Mereka menekankan pentingnya akses informasi yang seimbang bagi semua pihak yang terlibat dalam kontestasi pemilihan jabatan. Meski demikian penting untuk mempertimbangkan bahwa peranan lobi juga tergantung pada konteks politik dan hukum di masing-masing organisasi.
Bahkan beberapa negara telah memiliki undang-undang dan regulasi untuk mengatur aktivitas lobi. Misalnya Amerika Serikat, Kanada, Australia, Perancis dan Jerman. Tujuan utamanya guna memastikan transparansi, melindungi integritas proses politik, dan mencegah praktik korupsi.
Peranan lobi dalam kontestasi pemilihan jabatan merupakan fenomena dan proses yang kompleks dan beragam.
Peranan lobi dapat memiliki dampak yang signifikan pada proses demokrasi, baik dalam hal memberikan suara bagi kelompok-kelompok yang sejalan dengan kepentingan mereka maupun dalam hal mengancam integritas sistem politik.
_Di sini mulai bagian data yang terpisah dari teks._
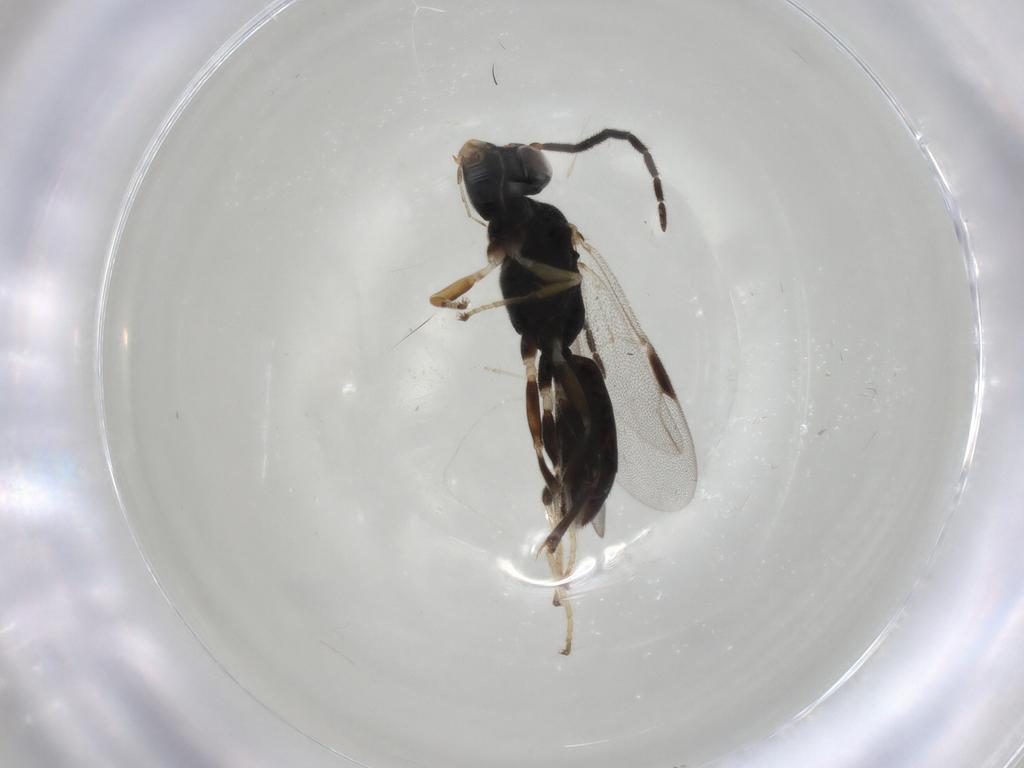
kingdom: Animalia
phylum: Arthropoda
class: Insecta
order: Hymenoptera
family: Dryinidae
Bagaimana Konteks Lobi Dalam Ajaran Islam?
Secara spesifik tentu sulit untuk menemukan ayat Al Quran atau hadis nabi yang secara spesifik membahas aktivitas lobi dalam konteks politik atau bisnis. Meski demikian ada prinsip-prinsip umum dalam Islam yang dapat diterapkan dalam mengevaluasi aktivitas lobi.
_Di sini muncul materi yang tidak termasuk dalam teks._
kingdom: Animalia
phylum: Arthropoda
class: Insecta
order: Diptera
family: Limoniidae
Pertama, Nilai Islam menekankan pentingnya Kejujursan, keadilan, serta transparansi dalam segala aspek kehidupan. Tentu hal ini juga berlaku untuk interaksi politik dan bisnis. Maka kegiatan lobi yang melibatkan manipulasi, korupsi, atau tindakan yang tidak etis bertentangan dengan prinsip-prinsip ini.
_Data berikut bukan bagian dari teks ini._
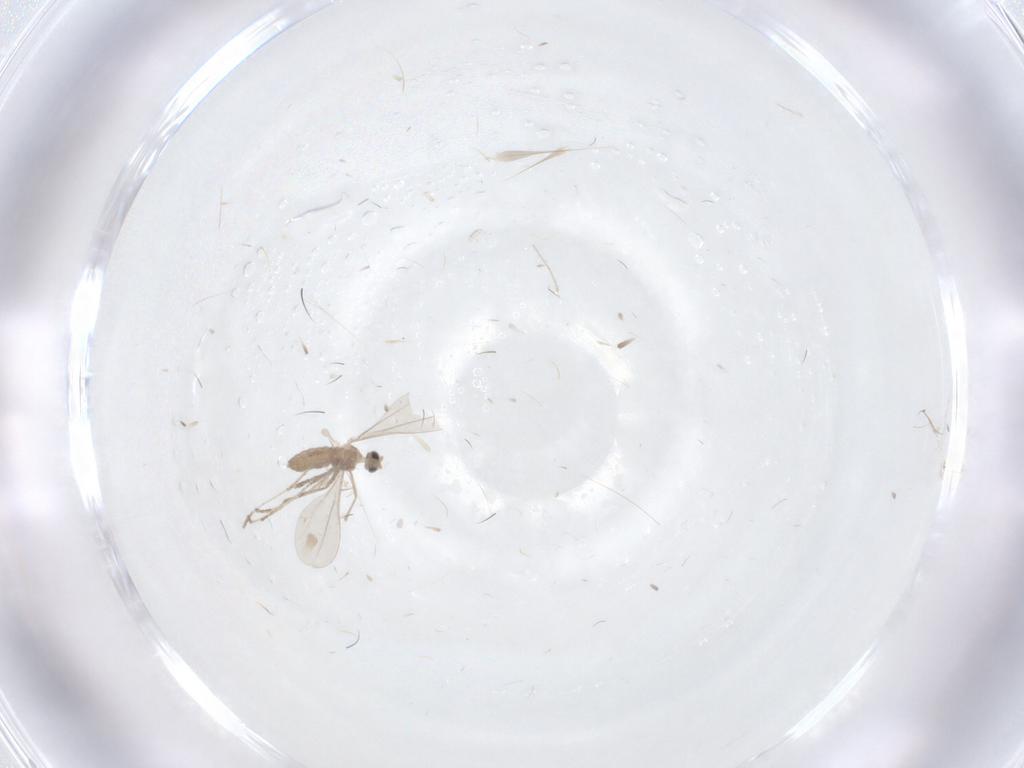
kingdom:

Prinsip ini didukung oleh Al-Qur'an Surat Al-Hujurat (49:13): "Hai manusia, sesungguhnya Kami menciptakan kamu dari seorang laki-laki dan seorang perempuan dan menjadikan kamu berbangsa-bangsa dan bersuku-suku supaya kamu saling kenal-mengenal. Sesungguhnya orang yang paling mulia di antara kamu di sisi Allah ialah orang yang paling takwa di antara kamu. Sesungguhnya Allah Maha Mengetahui lagi Maha Mengenal."
Kedua, Ajaran Islam mendorong partisipasi aktif semua unsur dalam urusan masyarakat yang baik dan bermanfaat. Dalam konteks ini, lobi dapat menjadi bentuk partisipasi dalam membawa perubahan atau mempengaruhi kebijakan publik yang sesuai dengan nilai-nilai Islam, selama dilakukan dengan cara yang legal, adil, dan sesuai dengan etika Islam. Prinsip ini adalah prinsip dakwah yaitu pada Al Maidah ayat 2: “Dan tolong-menolonglah kamu dalam (mengerjakan) kebajikan dan takwa, dan jangan tolong-menolong dalam berbuat dosa dan permusuhan.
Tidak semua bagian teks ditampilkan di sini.